Regardless, it is one of the most amazing sites in the whole of Uzbekistan.
Its construction involved elephants; special stones pulled all the way from India, the best craftsmen they could find, and killing the supervisors once Timur was back.
He didn’t think that the complex did justice to his goal, to make the grandest place to celebrate God and himself. Supervisors were killed, and parts which Timur didn’t like, rebuilt expressly.
Come here to continue to marvel at the wisdom and ambition of the last ruler of Samarkand.
It will make it easier to understand why, even today, the people of Samarkand praise him as one of the best men who ever joined them.
Conclusion on Samarkand – UNESCO World Heritage Site
For all its glory, architecture, history, and importance, Samarkand has been enlisted as a UNESCO World Heritage Site.

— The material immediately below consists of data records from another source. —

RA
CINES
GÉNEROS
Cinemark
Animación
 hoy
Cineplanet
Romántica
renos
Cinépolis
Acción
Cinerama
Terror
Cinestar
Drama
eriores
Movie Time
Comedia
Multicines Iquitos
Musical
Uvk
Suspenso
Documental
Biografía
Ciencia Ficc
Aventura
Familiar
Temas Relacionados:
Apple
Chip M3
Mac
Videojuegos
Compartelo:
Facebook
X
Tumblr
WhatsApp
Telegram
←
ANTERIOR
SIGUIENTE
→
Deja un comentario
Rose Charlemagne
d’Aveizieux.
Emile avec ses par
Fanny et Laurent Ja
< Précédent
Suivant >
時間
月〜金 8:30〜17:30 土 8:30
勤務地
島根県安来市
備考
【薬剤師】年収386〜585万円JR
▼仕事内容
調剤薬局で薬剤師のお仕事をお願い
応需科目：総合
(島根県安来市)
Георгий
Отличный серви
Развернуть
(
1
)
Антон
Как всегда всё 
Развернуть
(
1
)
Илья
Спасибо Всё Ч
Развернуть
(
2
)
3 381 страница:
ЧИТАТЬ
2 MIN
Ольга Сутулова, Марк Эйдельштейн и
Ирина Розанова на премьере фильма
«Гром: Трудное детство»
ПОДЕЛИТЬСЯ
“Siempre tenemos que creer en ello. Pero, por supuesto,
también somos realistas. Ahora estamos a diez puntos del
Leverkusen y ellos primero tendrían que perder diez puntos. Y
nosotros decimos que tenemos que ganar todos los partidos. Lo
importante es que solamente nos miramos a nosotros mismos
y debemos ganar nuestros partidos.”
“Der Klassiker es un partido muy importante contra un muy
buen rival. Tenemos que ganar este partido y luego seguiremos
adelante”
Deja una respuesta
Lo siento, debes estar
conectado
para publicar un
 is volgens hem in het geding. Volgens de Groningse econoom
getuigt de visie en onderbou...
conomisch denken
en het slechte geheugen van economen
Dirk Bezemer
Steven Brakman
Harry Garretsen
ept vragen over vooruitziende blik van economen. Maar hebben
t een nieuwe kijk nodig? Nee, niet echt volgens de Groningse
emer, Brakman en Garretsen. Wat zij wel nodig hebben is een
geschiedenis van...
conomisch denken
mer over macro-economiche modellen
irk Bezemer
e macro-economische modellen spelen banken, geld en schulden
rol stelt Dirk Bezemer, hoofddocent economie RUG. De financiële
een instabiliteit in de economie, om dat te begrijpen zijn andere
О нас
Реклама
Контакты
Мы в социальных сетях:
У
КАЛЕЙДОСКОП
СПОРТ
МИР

Islamic architecture, at its best, helped to earn this title. And you will easily understand why.
Samarkand is truly a magnificent, mysterious, and almost magical place that every true traveler must visit at least once in a lifetime.
Walking around the narrow streets, admiring the unique shapes, lines, and decorations of Islamic architecture will take your breath away.
You’re sure to wonder how it used to be when Samarkand was at its top.
Mosques, mausoleums, madrassahs, bazaars are all proof that Samarkand was once definitely a center of the world.
Exploring it all will give you a great understanding of the history of Samarkand, which can only make your trip more memorable and meaningful.